Als die erste Pferdebahn der Zeche Sellerbeck fuhr

Pferdebahn Sellerbeck, Quelle: Stadtarchiv Mülheim an der Ruhr

Von: Thomas Emons

Wer glaubt, dass Proteste und Bedenken gegen Baumaßnahmen eine Erscheinung der postmodernen Bürgergesellschaft seien, irrt. Bevor die Sellerbecker Pferdebahn, gewissermaßen als eine Vorläuferin der späteren Eisenbahn, am 15. Januar 1839 zum ersten Mal Kohle von der Dümptener und Winkhauser Zeche Sellerbeck zur den Kohlenmagazinen an der Ruhr transportieren kann, müssen die Eigner der Zeche Sellerbeck, zu denen auch der Kohlehändler und Reeder Mathias Stinnes gehört, harte Kämpfe ausfechten.

Die Bauarbeiten für die Bahnstrecke, die im Juni 1838 beginnen, müssen zeitweise unter Polizei- und Militärschutz stattfinden. Dennoch sind die zuständigen Behörden der Ansicht, „dass die neue Schachtanlage ohne Eisenbahn zu einem wohlfeilen Transport nicht bestehen kann.“ Doch auch der Protest gegen das Projekt der 1819 gegründeten und jetzt expandierenden Zeche Sellerbeck, die damals zu den größten Zechen des Ruhrreviers gehört, ist verständlich. Denn die 3,4 Kilometer lange Gleisstrecke, die von Dümpten und Winkhausen durch Eppinghofen zum Ruhrufer führt, ist ein massiver Eingriff in das Ortsbild und in Eigentumsverhältnisse. 67 Grundstücke müssen enteignet werden. Johann Dinnendahl, der ursprünglich auch für den Bau einer Pferdebahn plädiert, hat plötzlich Bedenken gegen die 4,40 Meter breite Gleisanlagen, die an seiner Friedrich Wilhelms-Hütte vorbeiführen. Auch die rund 200 Kohlenschieber der Zeche Sellerbeck sind nicht begeistert.
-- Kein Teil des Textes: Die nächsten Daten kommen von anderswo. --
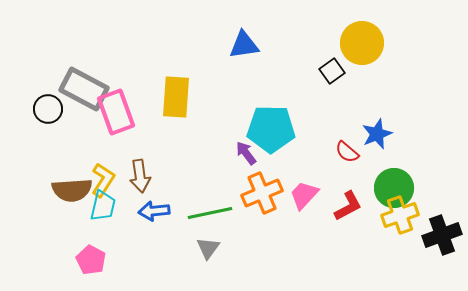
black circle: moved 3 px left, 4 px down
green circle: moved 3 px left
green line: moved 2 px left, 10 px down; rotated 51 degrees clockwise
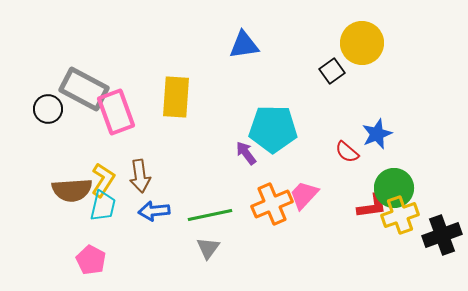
cyan pentagon: moved 2 px right
orange cross: moved 10 px right, 11 px down
red L-shape: moved 24 px right; rotated 20 degrees clockwise
green line: moved 2 px down
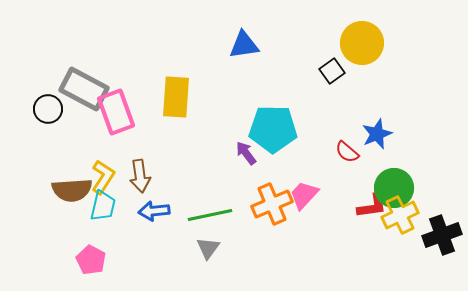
yellow L-shape: moved 3 px up
yellow cross: rotated 6 degrees counterclockwise
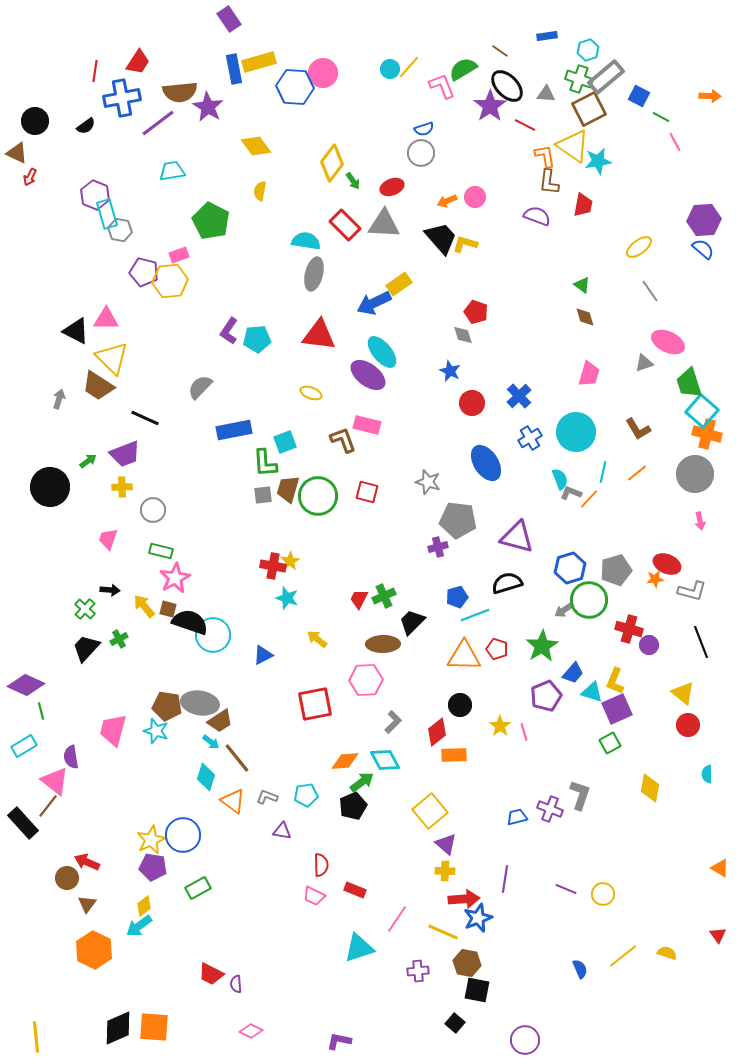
Denn sie müssen fürchten, durch die Pferdebahn, die an 280 Arbeitstagen eines Jahres 2500 Zentner Kohle von der Zeche zum Fluss bringt, arbeitslos zu werden. Jetzt müssen die Kohlen nicht mehr mit viel Muskelkraft auf Karren geschoben werden, sondern können mit Hilfe des natürlichen Gefälles und bei Bedarf auch mit wenigen Pferdestärken schneller und preiswerter zum Ruhrufer gebracht werden. Die Investition rechnet sich. Den Baukosten von rund 48.000 Talern stehen jährliche Einsparungen von rund 11 800 Talern gegenüber.
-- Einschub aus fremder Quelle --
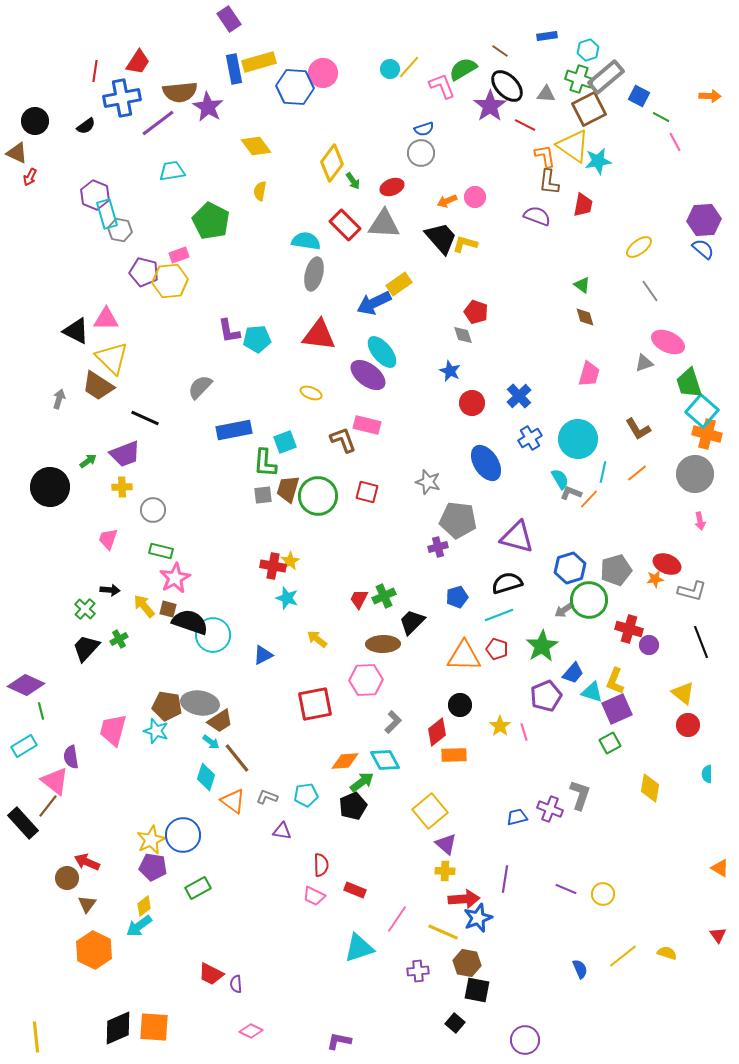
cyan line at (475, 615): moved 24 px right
Kein Wunder, dass auch andere Zechen vom fortschrittlichen Transportmittel profitieren wollen. Doch die Bahnbetreiber der Zeche Sellerbeck halten sich lange bedeckt, wollen ihren Wettbewerbsvorteil allein auskosten. Erst 1842 darf auch die Zeche Wiesche ihre Kohle mit der Pferdebahn transportieren, die dann in den 1850er Jahren zur Mülheim-Essener Pferdebahn wird. Doch die Pferdebahn ist bereits ein Verkehrsmittel von gestern. Der Zug der Zeit geht hin zur Eisenbahn. Deren Siegeszug beginnt in Mülheim 1862. Aber das ist eine andere Geschichte!